Wired’s Danger Room columnist recently took a trip to the Association of the U.S. Army conference held in Washington D.C. to get a look at the latest and greatest gadgets that contractors are developing for America’s armed forces.
Among the items was a videogame, dubbed Call of Duty: Afghanistan by Wired, which allows trainees to work on a variety of skills, including maneuvering and leadership tactics.
The scene in question features a model of Afghanistan’s Ganjgak Valley with participants taking part in “key leader engagement training,” or military personnel interviewing local dignitaries as they attempt to mine information.
U.S. Army Training and Doctrine Command’s Mark Covey, who was named by Fast Company as one of the 100 Most Creative People in Business for 2010, described the simulation stating, “They are learning about the area of operation they are preparing to go to. At the same time, they are also learning how to do small arms tactics in this type of environment.”
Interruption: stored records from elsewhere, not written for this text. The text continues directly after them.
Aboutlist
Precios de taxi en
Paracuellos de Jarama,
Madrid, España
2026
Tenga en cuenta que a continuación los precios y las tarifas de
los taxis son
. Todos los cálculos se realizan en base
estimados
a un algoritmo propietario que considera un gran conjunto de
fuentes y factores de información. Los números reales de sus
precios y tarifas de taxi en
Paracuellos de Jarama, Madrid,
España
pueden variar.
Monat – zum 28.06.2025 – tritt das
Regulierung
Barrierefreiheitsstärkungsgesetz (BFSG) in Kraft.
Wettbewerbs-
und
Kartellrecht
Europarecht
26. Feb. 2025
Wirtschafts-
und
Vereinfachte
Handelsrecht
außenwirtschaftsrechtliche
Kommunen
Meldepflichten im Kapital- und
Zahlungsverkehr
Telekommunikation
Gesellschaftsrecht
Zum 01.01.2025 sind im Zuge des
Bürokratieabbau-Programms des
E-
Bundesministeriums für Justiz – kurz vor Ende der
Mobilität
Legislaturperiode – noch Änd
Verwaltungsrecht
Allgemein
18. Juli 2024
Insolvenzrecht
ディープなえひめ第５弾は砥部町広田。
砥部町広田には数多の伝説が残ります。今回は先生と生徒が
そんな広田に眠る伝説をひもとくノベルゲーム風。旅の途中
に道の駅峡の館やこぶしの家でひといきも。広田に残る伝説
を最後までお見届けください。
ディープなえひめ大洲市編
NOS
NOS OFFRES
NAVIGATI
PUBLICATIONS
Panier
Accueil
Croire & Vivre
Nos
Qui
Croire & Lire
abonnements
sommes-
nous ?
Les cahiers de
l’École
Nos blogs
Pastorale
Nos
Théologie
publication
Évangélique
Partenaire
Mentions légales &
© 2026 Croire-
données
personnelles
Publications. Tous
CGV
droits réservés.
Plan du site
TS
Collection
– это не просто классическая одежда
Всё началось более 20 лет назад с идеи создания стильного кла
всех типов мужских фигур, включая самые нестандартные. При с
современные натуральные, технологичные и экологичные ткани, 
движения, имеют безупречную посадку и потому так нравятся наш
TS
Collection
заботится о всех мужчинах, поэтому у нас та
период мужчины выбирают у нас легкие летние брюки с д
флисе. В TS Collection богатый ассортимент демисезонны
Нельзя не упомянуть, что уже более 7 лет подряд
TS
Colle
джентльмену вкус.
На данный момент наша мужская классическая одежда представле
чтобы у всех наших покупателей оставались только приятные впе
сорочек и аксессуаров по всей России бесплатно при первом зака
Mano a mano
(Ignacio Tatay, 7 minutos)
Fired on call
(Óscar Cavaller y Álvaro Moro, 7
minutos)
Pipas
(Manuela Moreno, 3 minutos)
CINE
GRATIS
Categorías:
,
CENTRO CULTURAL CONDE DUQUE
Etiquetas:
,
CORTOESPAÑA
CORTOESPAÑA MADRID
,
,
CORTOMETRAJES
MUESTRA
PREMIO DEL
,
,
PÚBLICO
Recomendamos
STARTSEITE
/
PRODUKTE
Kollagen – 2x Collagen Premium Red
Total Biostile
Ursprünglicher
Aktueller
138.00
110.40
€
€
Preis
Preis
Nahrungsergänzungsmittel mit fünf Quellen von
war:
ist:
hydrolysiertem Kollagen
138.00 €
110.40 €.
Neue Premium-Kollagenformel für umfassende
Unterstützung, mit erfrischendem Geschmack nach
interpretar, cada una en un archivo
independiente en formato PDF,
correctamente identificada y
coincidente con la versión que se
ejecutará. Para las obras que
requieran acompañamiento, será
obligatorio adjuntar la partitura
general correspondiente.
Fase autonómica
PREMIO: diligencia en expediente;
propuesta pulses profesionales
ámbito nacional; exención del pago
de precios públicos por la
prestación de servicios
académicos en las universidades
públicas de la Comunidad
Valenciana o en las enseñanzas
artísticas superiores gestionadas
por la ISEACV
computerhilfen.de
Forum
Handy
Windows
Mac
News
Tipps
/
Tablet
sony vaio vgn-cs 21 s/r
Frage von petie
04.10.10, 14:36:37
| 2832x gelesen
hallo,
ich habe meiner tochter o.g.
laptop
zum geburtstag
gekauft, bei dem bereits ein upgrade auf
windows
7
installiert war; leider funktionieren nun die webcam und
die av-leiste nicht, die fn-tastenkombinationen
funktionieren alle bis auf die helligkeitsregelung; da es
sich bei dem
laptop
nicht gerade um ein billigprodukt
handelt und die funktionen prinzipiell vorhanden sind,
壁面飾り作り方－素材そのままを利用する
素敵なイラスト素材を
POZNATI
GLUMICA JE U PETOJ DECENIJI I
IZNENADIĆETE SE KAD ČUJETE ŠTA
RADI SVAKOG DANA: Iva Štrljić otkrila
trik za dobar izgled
The leader, be it a company commander or platoon leader, can also come into the training and be afforded a “God’s eye view,” which allows them to monitor how well their charges are performing in the simulation. An “after action review capability” allows the leaders and field personnel to gather and critique the mission.
The technology was described as “a relatively cheap piece of equipment,” as “it’s nothing more than a desktop computer tied to three different monitors.”